I also checked vmstat -m |grep multi and didn't found any memory leaks.

Thanks!
Comment 5 Hans Petter Selasky freebsd_committer 2019-12-18 12:03:23 UTC
Guido: Please give https://reviews.freebsd.org/D22848 a spin.

--HPS
Comment 6 Hans Petter Selasky freebsd_committer 2019-12-18 12:07:06 UTC
Let me know if there are any more issues.
Comment 7 commit-hook freebsd_committer 2019-12-18 12:07:10 UTC
A commit references this bug:

Author: hselasky
Date: Wed Dec 18 12:06:35 UTC 2019
New revision: 355881
URL: https://svnweb.freebsd.org/changeset/base/355881

Log:
  Leave multicast group before reaping and committing state for both
  IPv4 and IPv6.

  This fixes a regression issue after r349369. When trying to exit a
  multicast group before closing the socket, a multicast leave packet
  should be sent.

  Differential Revision:	https://reviews.freebsd.org/D22848
  PR: 242677
  Reviewed by:	bz (network)
  Tested by:	Aleksandr Fedorov <aleksandr.fedorov@itglobal.com>
  MFC after:	1 week
  Sponsored by:	Mellanox Technologies

Changes:
  head/sys/netinet/in_mcast.c
  head/sys/netinet6/in6_mcast.c
Comment 8 guido 2019-12-18 15:27:27 UTC
(In reply to Hans Petter Selasky from comment #5)
This patch (applied to 12.1) fixes the remaining multicast issues I had.
Comment 9 Kubilay Kocak freebsd_committer freebsd_triage 2019-12-24 00:11:34 UTC
^Triage: 

- Re-open pending MFC
- Set mfc-stable11 to (assuming only stable/12 regressed).
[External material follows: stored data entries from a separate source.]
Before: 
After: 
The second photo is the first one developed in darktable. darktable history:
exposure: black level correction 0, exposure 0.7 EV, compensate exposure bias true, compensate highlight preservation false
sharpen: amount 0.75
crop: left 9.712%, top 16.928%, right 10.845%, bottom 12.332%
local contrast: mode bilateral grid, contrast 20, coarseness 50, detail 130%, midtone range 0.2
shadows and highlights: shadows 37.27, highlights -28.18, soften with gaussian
If incorrect, please set flag to ? and + on merge to stable/11
Comment 10 commit-hook freebsd_committer 2019-12-25 09:26:17 UTC
A commit references this bug:

Author: hselasky
Date: Wed Dec 25 09:25:21 UTC 2019
New revision: 356069
URL: https://svnweb.freebsd.org/changeset/base/356069

Log:
  MFC r355881:
  Leave multicast group before reaping and committing state for both
  IPv4 and IPv6.

  This fixes a regression issue after r349369. When trying to exit a
  multicast group before closing the socket, a multicast leave packet
  should be sent.

  Differential Revision:	https://reviews.freebsd.org/D22848
  PR: 242677
  Reviewed by:	bz (network)
  Tested by:	Aleksandr Fedorov <aleksandr.fedorov@itglobal.com>
  Sponsored by:	Mellanox Technologies

Changes:
_U  stable/12/
  stable/12/sys/netinet/in_mcast.c
  stable/12/sys/netinet6/in6_mcast.c
Comment 11 Hans Petter Selasky freebsd_committer 2019-12-25 09:35:55 UTC
I think only FreeBSD 12-stable is relevant for this patch.